The scientists reported their findings last year in June and experts now say the drug could have saved between 12,000 and 27,000 lives in the UK up to this point.
Around the world the estimate is 650,000 lives – but this could be up to 1.4 million.
The study was published in the journal Nature Communications.
Source: Press Association
It has been successful in treating acute respiratory distress syndrome (ARDS), which causes inflammation in the lungs.
Researchers say almitrine could have the same effect in Covid patients, with the potential to help restore the natural protective process in the lungs and increase oxygen levels in arterial blood.
Lead researcher Professor Peter Robbins, from the University of Oxford, said: ‘The primary idea behind medical treatment is that it is supportive – its aim is to keep people alive while they make their recovery from the disease.
‘In a way, you can view the potential support from almitrine as extending people’s individual runway to make a recovery from the disease.
‘The idea behind our trial is to enhance the supportive treatment – extend people’s runway.’
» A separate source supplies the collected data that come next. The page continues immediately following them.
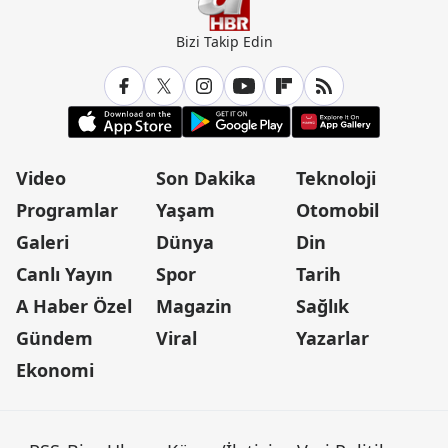
Bizi Takip Edin
Video
Son Dakika
Teknoloji
Programlar
Yaşam
Otomobil
Galeri
Dünya
Din
Canlı Yayın
Spor
Tarih
A Haber Özel
Magazin
Sağlık
Gündem
Viral
Yazarlar
Ekonomi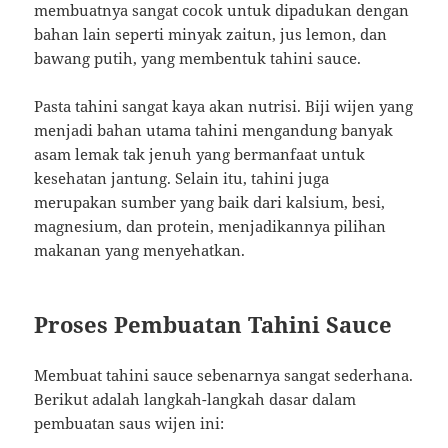
membuatnya sangat cocok untuk dipadukan dengan
bahan lain seperti minyak zaitun, jus lemon, dan
bawang putih, yang membentuk tahini sauce.
Pasta tahini sangat kaya akan nutrisi. Biji wijen yang
menjadi bahan utama tahini mengandung banyak
asam lemak tak jenuh yang bermanfaat untuk
kesehatan jantung. Selain itu, tahini juga
merupakan sumber yang baik dari kalsium, besi,
magnesium, dan protein, menjadikannya pilihan
makanan yang menyehatkan.
Proses Pembuatan Tahini Sauce
Membuat tahini sauce sebenarnya sangat sederhana.
Berikut adalah langkah-langkah dasar dalam
pembuatan saus wijen ini: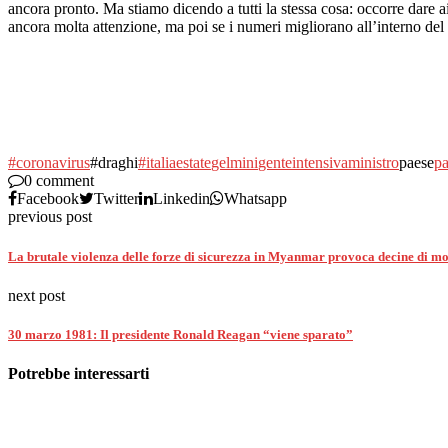
ancora pronto. Ma stiamo dicendo a tutti la stessa cosa: occorre dare a
ancora molta attenzione, ma poi se i numeri migliorano all’interno d
#coronavirus
#draghi
#italia
estate
gelmini
gente
intensiva
ministro
paese
pa
0 comment
Facebook
Twitter
Linkedin
Whatsapp
previous post
La brutale violenza delle forze di sicurezza in Myanmar provoca decine di mor
next post
30 marzo 1981: Il presidente Ronald Reagan “viene sparato”
Potrebbe interessarti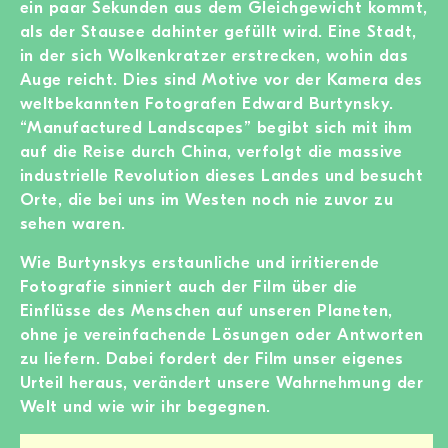
ein paar Sekunden aus dem Gleichgewicht kommt,
als der Stausee dahinter gefüllt wird. Eine Stadt,
in der sich Wolkenkratzer erstrecken, wohin das
Auge reicht. Dies sind Motive vor der Kamera des
weltbekannten Fotografen Edward Burtynsky.
“Manufactured Landscapes” begibt sich mit ihm
auf die Reise durch China, verfolgt die massive
industrielle Revolution dieses Landes und besucht
Orte, die bei uns im Westen noch nie zuvor zu
sehen waren.
Wie Burtynskys erstaunliche und irritierende
Fotografie sinniert auch der Film über die
Einflüsse des Menschen auf unseren Planeten,
ohne je vereinfachende Lösungen oder Antworten
zu liefern. Dabei fordert der Film unser eigenes
Urteil heraus, verändert unsere Wahrnehmung der
Welt und wie wir ihr begegnen.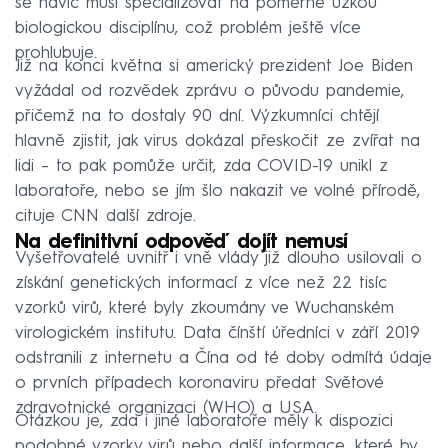
se navíc musí specializovat na poměrně úzkou
biologickou disciplínu, což problém ještě více
prohlubuje.
Již na konci května si americký prezident Joe Biden
vyžádal od rozvědek zprávu o původu pandemie,
přičemž na to dostaly 90 dní. Výzkumníci chtějí
hlavně zjistit, jak virus dokázal přeskočit ze zvířat na
lidi – to pak pomůže určit, zda COVID-19 unikl z
laboratoře, nebo se jím šlo nakazit ve volné přírodě,
cituje CNN další zdroje.
Na definitivní odpověď dojít nemusí
Vyšetřovatelé uvnitř i vně vlády již dlouho usilovali o
získání genetických informací z více než 22 tisíc
vzorků virů, které byly zkoumány ve Wuchanském
virologickém institutu. Data čínští úředníci v září 2019
odstranili z internetu a Čína od té doby odmítá údaje
o prvních případech koronaviru předat Světové
zdravotnické organizaci (WHO) a USA.
Otázkou je, zda i jiné laboratoře měly k dispozici
podobné vzorky virů nebo další informace, které by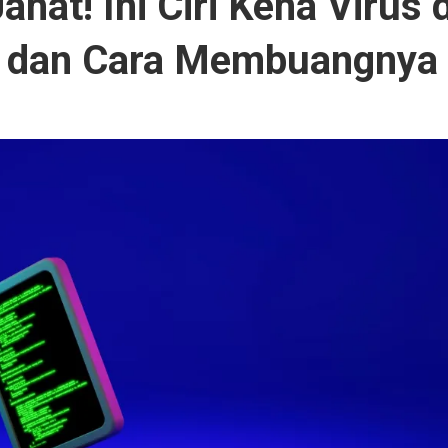
t! Ini Ciri Kena Virus d
, dan Cara Membuangnya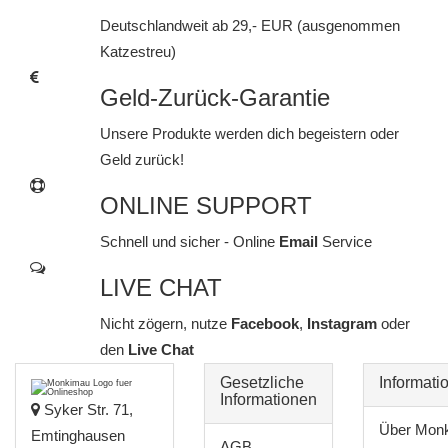
Deutschlandweit ab 29,- EUR (ausgenommen
Katzestreu)
Geld-Zurück-Garantie
Unsere Produkte werden dich begeistern oder
Geld zurück!
ONLINE SUPPORT
Schnell und sicher - Online
Email
Service
LIVE CHAT
Nicht zögern, nutze
Facebook
,
Instagram
oder
den
Live Chat
Gesetzliche
Informati
Informationen
Syker Str. 71,
Über Mon
Emtinghausen
AGB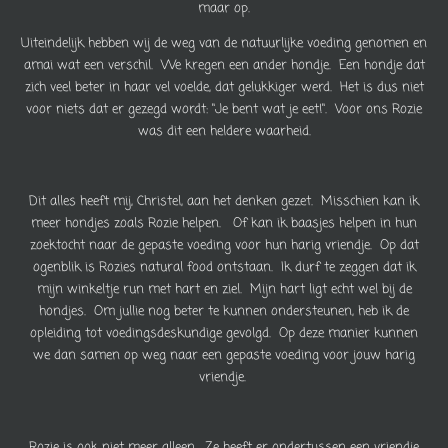
maar op.
Uiteindelijk hebben wij de weg van de natuurlijke voeding genomen en
amai wat een verschil. We kregen een ander hondje. Een hondje dat
zich veel beter in haar vel voelde, dat gelukkiger werd. Het is dus niet
voor niets dat er gezegd wordt: "Je bent wat je eet!". Voor ons Rozie
was dit een heldere waarheid.
Dit alles heeft mij, Christel, aan het denken gezet. Misschien kan ik
meer hondjes zoals Rozie helpen. Of kan ik baasjes helpen in hun
zoektocht naar de gepaste voeding voor hun harig vriendje. Op dat
ogenblik is Rozies natural food ontstaan. Ik durf te zeggen dat ik
mijn winkeltje run met hart en ziel. Mijn hart ligt echt wel bij de
hondjes. Om jullie nog beter te kunnen ondersteunen, heb ik de
opleiding tot voedingsdeskundige gevolgd. Op deze manier kunnen
we dan samen op weg naar een gepaste voeding voor jouw harig
vriendje.
Rozie is ook niet meer alleen. Ze heeft er ondertussen een vriendje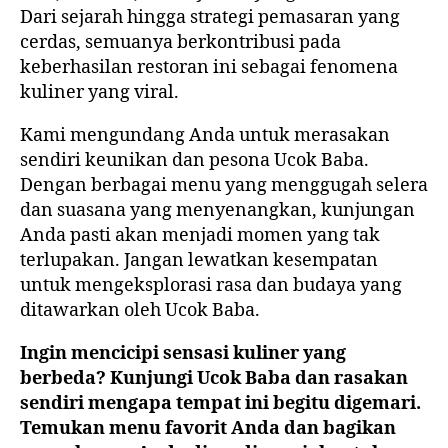
Dari sejarah hingga strategi pemasaran yang
cerdas, semuanya berkontribusi pada
keberhasilan restoran ini sebagai fenomena
kuliner yang viral.
Kami mengundang Anda untuk merasakan
sendiri keunikan dan pesona Ucok Baba.
Dengan berbagai menu yang menggugah selera
dan suasana yang menyenangkan, kunjungan
Anda pasti akan menjadi momen yang tak
terlupakan. Jangan lewatkan kesempatan
untuk mengeksplorasi rasa dan budaya yang
ditawarkan oleh Ucok Baba.
Ingin mencicipi sensasi kuliner yang
berbeda? Kunjungi Ucok Baba dan rasakan
sendiri mengapa tempat ini begitu digemari.
Temukan menu favorit Anda dan bagikan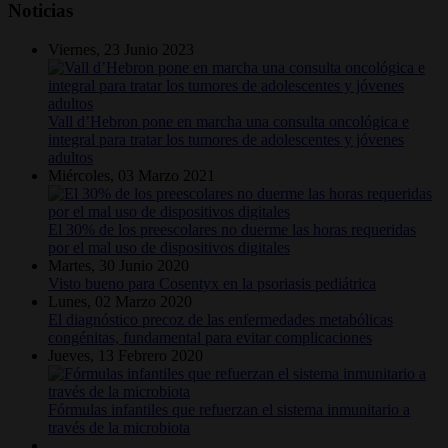
Noticias
Viernes, 23 Junio 2023
Vall d’Hebron pone en marcha una consulta oncológica e
integral para tratar los tumores de adolescentes y jóvenes
adultos
Miércoles, 03 Marzo 2021
El 30% de los preescolares no duerme las horas requeridas
por el mal uso de dispositivos digitales
Martes, 30 Junio 2020
Visto bueno para Cosentyx en la psoriasis pediátrica
Lunes, 02 Marzo 2020
El diagnóstico precoz de las enfermedades metabólicas
congénitas, fundamental para evitar complicaciones
Jueves, 13 Febrero 2020
Fórmulas infantiles que refuerzan el sistema inmunitario a
través de la microbiota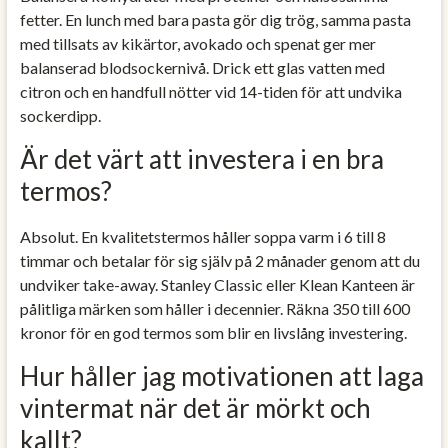
fetter. En lunch med bara pasta gör dig trög, samma pasta
med tillsats av kikärtor, avokado och spenat ger mer
balanserad blodsockernivå. Drick ett glas vatten med
citron och en handfull nötter vid 14-tiden för att undvika
sockerdipp.
Är det värt att investera i en bra
termos?
Absolut. En kvalitetstermos håller soppa varm i 6 till 8
timmar och betalar för sig själv på 2 månader genom att du
undviker take-away. Stanley Classic eller Klean Kanteen är
pålitliga märken som håller i decennier. Räkna 350 till 600
kronor för en god termos som blir en livslång investering.
Hur håller jag motivationen att laga
vintermat när det är mörkt och
kallt?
Almitrine will be given to patients over a seven-day period to determine whether it is effective in reducing the need for ventilators.
Professor Robbins said: ‘I am pleased about our decision to use oral, rather than intravenous, almitrine for the trial.
‘This lower tech approach could also be used in low- and middle-income countries which maybe have no, or insufficient, infrastructure to provide oxygen.
‘As an oral drug, it really does have the potential to extend the runway to recovery for many people.’
The trial will examine the effect of the drug on two different groups.
The first group will be made up of those who need breathing support and will measure the oxygen levels in their blood during treatment.
The other group are those who do not require assisted breathing but will be monitored for whether or not the drug reduces the need for respiratory support.
Nicky Lloyd, acting CEO of the Royal Berkshire NHS Foundation Trust, said: ‘This trial offers a great opportunity to supplement our increasing understanding of Covid-19 and meet the need for new, cost-effective treatments.
‘The Royal Berkshire Hospital is a research-active hospital, which is well-placed to improve care and outcomes for our patients by taking part in collaborative research studies.’
Dr Nick Talbot, chief investigator for the overall trial across the three sites, added: ‘If almitrine proves beneficial for our patients, we think it would represent a really important new approach in the management of Covid-19.’